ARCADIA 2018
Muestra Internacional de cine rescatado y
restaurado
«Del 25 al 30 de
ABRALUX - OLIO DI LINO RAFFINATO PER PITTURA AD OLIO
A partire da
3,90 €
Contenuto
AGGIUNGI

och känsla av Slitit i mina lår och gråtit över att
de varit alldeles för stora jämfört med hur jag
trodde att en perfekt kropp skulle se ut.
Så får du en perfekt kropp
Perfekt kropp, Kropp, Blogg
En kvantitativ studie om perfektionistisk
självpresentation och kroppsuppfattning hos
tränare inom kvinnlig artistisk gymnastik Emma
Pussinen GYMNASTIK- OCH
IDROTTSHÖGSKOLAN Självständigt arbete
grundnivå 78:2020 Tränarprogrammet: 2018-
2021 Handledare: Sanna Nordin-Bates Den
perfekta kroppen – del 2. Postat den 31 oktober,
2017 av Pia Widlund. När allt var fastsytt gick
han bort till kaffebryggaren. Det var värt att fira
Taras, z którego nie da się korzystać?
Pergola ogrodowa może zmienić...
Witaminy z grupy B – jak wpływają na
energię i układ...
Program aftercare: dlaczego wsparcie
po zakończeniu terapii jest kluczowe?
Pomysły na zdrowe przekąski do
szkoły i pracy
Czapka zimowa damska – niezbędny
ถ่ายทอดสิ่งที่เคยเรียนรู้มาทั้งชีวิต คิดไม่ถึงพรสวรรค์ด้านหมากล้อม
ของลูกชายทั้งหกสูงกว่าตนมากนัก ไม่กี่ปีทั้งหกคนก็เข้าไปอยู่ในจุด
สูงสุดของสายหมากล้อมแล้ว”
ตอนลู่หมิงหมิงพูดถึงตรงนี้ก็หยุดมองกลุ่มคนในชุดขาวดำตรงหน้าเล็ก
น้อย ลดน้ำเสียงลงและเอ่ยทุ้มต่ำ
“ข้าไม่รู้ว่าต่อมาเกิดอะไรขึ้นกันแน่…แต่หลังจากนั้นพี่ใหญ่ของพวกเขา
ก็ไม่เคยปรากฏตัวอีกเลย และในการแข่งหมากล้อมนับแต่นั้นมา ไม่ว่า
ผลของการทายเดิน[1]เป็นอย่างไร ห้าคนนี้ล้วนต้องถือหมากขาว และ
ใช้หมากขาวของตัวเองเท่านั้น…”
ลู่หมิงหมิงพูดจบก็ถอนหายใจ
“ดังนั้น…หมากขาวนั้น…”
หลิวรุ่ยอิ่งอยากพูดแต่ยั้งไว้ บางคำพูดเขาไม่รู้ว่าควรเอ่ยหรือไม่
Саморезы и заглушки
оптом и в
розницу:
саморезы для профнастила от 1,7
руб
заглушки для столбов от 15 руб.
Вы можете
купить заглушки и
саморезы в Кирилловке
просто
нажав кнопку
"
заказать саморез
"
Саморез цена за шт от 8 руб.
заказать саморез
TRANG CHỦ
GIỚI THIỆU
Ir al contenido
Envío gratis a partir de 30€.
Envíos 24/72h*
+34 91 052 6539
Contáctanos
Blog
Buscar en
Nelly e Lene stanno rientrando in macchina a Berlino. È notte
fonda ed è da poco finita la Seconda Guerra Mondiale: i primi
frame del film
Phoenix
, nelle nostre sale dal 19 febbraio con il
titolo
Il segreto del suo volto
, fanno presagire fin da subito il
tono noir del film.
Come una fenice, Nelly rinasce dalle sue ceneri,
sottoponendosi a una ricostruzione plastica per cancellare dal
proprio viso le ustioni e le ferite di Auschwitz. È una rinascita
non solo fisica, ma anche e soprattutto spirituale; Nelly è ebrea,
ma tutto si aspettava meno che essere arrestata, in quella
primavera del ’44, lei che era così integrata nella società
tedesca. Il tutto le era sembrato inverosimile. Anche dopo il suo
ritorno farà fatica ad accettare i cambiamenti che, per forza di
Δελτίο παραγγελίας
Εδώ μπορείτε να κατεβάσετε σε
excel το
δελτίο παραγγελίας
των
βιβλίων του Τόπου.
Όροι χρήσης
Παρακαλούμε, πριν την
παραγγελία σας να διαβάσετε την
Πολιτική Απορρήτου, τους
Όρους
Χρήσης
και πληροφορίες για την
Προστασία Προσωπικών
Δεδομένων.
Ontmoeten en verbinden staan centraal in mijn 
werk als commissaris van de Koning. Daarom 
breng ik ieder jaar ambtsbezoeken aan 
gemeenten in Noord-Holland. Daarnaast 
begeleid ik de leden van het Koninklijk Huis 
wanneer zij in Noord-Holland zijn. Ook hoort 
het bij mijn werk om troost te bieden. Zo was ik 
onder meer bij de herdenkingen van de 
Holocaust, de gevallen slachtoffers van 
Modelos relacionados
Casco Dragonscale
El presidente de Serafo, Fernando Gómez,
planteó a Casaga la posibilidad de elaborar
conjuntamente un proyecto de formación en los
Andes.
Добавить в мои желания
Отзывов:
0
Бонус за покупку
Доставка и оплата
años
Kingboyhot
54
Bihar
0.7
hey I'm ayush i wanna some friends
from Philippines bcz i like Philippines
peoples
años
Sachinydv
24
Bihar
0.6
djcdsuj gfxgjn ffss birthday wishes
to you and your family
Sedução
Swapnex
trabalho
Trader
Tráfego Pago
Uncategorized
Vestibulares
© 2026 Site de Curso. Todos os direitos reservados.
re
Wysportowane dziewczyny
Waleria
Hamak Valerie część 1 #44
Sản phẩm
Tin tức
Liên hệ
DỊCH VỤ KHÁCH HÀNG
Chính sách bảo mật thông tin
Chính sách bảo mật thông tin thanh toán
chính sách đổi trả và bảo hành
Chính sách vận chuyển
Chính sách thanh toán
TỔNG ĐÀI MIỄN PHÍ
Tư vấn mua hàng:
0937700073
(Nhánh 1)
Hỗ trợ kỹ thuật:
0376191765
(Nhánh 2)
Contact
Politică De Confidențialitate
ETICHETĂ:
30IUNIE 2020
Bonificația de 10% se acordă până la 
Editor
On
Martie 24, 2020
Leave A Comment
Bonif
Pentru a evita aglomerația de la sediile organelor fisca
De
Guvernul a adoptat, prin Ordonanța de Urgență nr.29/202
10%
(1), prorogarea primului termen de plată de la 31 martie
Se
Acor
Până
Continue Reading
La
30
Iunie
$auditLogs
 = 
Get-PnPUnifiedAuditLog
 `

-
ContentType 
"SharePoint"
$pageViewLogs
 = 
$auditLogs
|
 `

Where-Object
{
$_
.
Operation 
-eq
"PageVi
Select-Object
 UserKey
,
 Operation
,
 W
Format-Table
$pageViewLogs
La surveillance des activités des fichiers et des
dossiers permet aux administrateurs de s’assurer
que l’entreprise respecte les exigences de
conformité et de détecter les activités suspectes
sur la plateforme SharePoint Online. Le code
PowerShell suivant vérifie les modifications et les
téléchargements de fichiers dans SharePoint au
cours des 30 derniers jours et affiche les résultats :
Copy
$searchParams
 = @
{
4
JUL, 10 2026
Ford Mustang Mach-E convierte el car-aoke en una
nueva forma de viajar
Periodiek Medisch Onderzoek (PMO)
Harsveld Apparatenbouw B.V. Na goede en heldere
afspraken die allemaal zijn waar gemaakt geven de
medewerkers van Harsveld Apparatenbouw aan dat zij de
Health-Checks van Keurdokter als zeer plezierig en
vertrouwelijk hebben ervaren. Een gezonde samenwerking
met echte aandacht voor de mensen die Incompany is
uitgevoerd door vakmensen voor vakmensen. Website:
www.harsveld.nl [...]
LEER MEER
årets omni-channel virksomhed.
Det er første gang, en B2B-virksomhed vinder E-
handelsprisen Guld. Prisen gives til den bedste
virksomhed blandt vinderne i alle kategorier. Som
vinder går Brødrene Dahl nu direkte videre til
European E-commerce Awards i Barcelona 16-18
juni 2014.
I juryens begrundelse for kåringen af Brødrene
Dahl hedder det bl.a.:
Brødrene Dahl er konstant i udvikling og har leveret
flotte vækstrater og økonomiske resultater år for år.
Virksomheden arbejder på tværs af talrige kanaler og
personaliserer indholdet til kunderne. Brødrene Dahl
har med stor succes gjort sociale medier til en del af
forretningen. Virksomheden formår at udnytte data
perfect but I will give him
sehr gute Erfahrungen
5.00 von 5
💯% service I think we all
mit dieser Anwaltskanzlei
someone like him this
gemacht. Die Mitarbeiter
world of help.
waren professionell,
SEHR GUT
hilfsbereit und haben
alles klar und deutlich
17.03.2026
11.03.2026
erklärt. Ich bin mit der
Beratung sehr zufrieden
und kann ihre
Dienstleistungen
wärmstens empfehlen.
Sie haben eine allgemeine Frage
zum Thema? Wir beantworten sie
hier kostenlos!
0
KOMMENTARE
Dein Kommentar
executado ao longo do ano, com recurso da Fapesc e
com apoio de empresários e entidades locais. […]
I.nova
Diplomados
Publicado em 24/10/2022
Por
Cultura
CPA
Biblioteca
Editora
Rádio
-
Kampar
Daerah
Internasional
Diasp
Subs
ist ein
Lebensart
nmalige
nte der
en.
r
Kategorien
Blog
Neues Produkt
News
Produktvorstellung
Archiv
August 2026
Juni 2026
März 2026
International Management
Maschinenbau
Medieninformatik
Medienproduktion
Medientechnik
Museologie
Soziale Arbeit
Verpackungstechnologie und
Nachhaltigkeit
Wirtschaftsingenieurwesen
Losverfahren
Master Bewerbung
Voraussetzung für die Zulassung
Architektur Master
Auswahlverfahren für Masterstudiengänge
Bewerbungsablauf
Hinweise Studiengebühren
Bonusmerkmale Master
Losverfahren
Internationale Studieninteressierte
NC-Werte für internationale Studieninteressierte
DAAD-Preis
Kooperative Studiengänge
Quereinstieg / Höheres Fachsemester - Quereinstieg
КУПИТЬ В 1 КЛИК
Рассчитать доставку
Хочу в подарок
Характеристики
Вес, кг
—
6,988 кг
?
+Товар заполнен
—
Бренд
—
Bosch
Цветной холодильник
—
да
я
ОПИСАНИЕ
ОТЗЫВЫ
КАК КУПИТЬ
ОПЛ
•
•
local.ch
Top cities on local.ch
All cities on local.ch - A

________

**Work request**
Only certain lines are wanted. Please return exactly those from the top of the data through the line with "91 052 6539".

**Response**
ARCADIA 2018
Muestra Internacional de cine rescatado y
restaurado
«Del 25 al 30 de
ABRALUX - OLIO DI LINO RAFFINATO PER PITTURA AD OLIO
A partire da
3,90 €
Contenuto
AGGIUNGI

och känsla av Slitit i mina lår och gråtit över att
de varit alldeles för stora jämfört med hur jag
trodde att en perfekt kropp skulle se ut.
Så får du en perfekt kropp
Perfekt kropp, Kropp, Blogg
En kvantitativ studie om perfektionistisk
självpresentation och kroppsuppfattning hos
tränare inom kvinnlig artistisk gymnastik Emma
Pussinen GYMNASTIK- OCH
IDROTTSHÖGSKOLAN Självständigt arbete
grundnivå 78:2020 Tränarprogrammet: 2018-
2021 Handledare: Sanna Nordin-Bates Den
perfekta kroppen – del 2. Postat den 31 oktober,
2017 av Pia Widlund. När allt var fastsytt gick
han bort till kaffebryggaren. Det var värt att fira
Taras, z którego nie da się korzystać?
Pergola ogrodowa może zmienić...
Witaminy z grupy B – jak wpływają na
energię i układ...
Program aftercare: dlaczego wsparcie
po zakończeniu terapii jest kluczowe?
Pomysły na zdrowe przekąski do
szkoły i pracy
Czapka zimowa damska – niezbędny
ถ่ายทอดสิ่งที่เคยเรียนรู้มาทั้งชีวิต คิดไม่ถึงพรสวรรค์ด้านหมากล้อม
ของลูกชายทั้งหกสูงกว่าตนมากนัก ไม่กี่ปีทั้งหกคนก็เข้าไปอยู่ในจุด
สูงสุดของสายหมากล้อมแล้ว”
ตอนลู่หมิงหมิงพูดถึงตรงนี้ก็หยุดมองกลุ่มคนในชุดขาวดำตรงหน้าเล็ก
น้อย ลดน้ำเสียงลงและเอ่ยทุ้มต่ำ
“ข้าไม่รู้ว่าต่อมาเกิดอะไรขึ้นกันแน่…แต่หลังจากนั้นพี่ใหญ่ของพวกเขา
ก็ไม่เคยปรากฏตัวอีกเลย และในการแข่งหมากล้อมนับแต่นั้นมา ไม่ว่า
ผลของการทายเดิน[1]เป็นอย่างไร ห้าคนนี้ล้วนต้องถือหมากขาว และ
ใช้หมากขาวของตัวเองเท่านั้น…”
ลู่หมิงหมิงพูดจบก็ถอนหายใจ
“ดังนั้น…หมากขาวนั้น…”
หลิวรุ่ยอิ่งอยากพูดแต่ยั้งไว้ บางคำพูดเขาไม่รู้ว่าควรเอ่ยหรือไม่
Саморезы и заглушки
оптом и в
розницу:
саморезы для профнастила от 1,7
руб
заглушки для столбов от 15 руб.
Вы можете
купить заглушки и
саморезы в Кирилловке
просто
нажав кнопку
"
заказать саморез
"
Саморез цена за шт от 8 руб.
заказать саморез
TRANG CHỦ
GIỚI THIỆU
Ir al contenido
Envío gratis a partir de 30€.
Envíos 24/72h*
+34 91 052 6539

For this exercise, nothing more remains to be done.